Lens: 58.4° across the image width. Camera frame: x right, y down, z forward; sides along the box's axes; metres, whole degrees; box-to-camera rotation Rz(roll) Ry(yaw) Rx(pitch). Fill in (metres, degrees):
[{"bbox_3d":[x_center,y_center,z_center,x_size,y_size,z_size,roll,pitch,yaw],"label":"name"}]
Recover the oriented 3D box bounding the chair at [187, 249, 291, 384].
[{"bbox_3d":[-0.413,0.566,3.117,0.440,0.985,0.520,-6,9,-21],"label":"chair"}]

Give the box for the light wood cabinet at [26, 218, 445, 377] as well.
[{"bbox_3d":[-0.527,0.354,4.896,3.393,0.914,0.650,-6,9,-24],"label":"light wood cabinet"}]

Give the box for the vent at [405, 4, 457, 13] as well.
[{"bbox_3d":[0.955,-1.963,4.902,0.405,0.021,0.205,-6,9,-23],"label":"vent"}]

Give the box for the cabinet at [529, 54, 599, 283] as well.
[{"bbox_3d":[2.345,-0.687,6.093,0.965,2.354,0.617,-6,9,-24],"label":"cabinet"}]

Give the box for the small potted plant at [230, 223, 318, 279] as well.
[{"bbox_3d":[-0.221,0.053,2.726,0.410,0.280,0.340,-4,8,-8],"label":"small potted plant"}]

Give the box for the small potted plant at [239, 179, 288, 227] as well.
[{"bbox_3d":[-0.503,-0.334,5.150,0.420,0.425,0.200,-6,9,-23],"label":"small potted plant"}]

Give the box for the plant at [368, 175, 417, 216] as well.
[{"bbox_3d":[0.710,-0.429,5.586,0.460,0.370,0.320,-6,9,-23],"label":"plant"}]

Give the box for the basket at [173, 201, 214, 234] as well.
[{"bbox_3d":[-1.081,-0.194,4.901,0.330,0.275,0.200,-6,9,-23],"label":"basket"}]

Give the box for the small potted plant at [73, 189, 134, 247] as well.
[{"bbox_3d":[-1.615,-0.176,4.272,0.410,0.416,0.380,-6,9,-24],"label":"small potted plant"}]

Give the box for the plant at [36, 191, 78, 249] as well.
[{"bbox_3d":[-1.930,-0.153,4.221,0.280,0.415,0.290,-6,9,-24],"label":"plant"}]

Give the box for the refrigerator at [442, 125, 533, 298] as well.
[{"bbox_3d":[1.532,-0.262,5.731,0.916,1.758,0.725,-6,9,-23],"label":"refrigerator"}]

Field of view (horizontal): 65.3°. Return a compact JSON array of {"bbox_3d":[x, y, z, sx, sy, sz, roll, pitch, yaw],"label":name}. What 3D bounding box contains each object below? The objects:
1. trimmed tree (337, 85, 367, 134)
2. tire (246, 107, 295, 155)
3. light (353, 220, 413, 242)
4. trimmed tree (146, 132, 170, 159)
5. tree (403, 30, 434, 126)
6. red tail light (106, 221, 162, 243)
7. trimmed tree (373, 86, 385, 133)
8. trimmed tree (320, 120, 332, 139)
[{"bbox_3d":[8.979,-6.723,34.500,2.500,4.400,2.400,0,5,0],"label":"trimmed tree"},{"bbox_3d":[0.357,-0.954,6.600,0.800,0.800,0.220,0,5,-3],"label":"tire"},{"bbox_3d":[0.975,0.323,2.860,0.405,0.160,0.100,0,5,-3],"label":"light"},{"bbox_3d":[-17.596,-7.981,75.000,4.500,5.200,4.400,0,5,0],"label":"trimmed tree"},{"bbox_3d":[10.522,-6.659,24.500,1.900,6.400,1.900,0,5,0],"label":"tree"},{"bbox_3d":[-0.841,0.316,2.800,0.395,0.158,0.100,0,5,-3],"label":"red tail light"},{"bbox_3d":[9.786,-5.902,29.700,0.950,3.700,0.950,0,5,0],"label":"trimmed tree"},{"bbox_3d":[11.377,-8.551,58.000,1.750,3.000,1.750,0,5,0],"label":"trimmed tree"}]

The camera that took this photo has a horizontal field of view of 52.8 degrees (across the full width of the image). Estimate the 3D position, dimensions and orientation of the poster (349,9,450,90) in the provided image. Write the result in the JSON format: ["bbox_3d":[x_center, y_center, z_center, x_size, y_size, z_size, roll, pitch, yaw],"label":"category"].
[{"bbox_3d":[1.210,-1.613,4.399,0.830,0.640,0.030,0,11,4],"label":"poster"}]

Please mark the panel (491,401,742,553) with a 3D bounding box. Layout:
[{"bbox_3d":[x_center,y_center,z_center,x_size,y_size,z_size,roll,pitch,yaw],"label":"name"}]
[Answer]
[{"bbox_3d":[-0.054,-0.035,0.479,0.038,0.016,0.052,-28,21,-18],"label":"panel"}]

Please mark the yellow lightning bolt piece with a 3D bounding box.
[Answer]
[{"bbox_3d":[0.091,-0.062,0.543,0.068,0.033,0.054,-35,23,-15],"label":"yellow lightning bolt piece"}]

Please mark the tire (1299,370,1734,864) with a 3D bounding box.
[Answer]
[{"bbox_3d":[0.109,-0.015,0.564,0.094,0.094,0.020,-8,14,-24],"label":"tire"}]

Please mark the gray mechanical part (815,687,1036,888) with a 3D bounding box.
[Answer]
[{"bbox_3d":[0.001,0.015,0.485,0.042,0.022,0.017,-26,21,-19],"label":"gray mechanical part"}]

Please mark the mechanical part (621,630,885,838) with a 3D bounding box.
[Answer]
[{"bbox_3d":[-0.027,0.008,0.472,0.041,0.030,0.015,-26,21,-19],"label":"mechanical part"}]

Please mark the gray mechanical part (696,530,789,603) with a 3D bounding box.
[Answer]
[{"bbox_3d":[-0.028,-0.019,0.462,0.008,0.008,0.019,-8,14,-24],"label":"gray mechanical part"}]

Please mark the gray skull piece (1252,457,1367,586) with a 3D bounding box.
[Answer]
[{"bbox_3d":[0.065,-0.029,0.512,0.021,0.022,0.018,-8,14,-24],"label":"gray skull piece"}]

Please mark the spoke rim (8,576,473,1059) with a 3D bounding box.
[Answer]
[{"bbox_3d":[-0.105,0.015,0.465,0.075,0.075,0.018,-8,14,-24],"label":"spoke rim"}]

PROBLEM DETAILS — Return, word for word, everything in the material from the line containing "Please mark the gray mechanical part (815,687,1036,888)" down through the end of the material.

WORKED SOLUTION —
Please mark the gray mechanical part (815,687,1036,888) with a 3D bounding box.
[Answer]
[{"bbox_3d":[0.001,0.015,0.485,0.042,0.022,0.017,-26,21,-19],"label":"gray mechanical part"}]

Please mark the mechanical part (621,630,885,838) with a 3D bounding box.
[Answer]
[{"bbox_3d":[-0.027,0.008,0.472,0.041,0.030,0.015,-26,21,-19],"label":"mechanical part"}]

Please mark the gray mechanical part (696,530,789,603) with a 3D bounding box.
[Answer]
[{"bbox_3d":[-0.028,-0.019,0.462,0.008,0.008,0.019,-8,14,-24],"label":"gray mechanical part"}]

Please mark the gray skull piece (1252,457,1367,586) with a 3D bounding box.
[Answer]
[{"bbox_3d":[0.065,-0.029,0.512,0.021,0.022,0.018,-8,14,-24],"label":"gray skull piece"}]

Please mark the spoke rim (8,576,473,1059) with a 3D bounding box.
[Answer]
[{"bbox_3d":[-0.105,0.015,0.465,0.075,0.075,0.018,-8,14,-24],"label":"spoke rim"}]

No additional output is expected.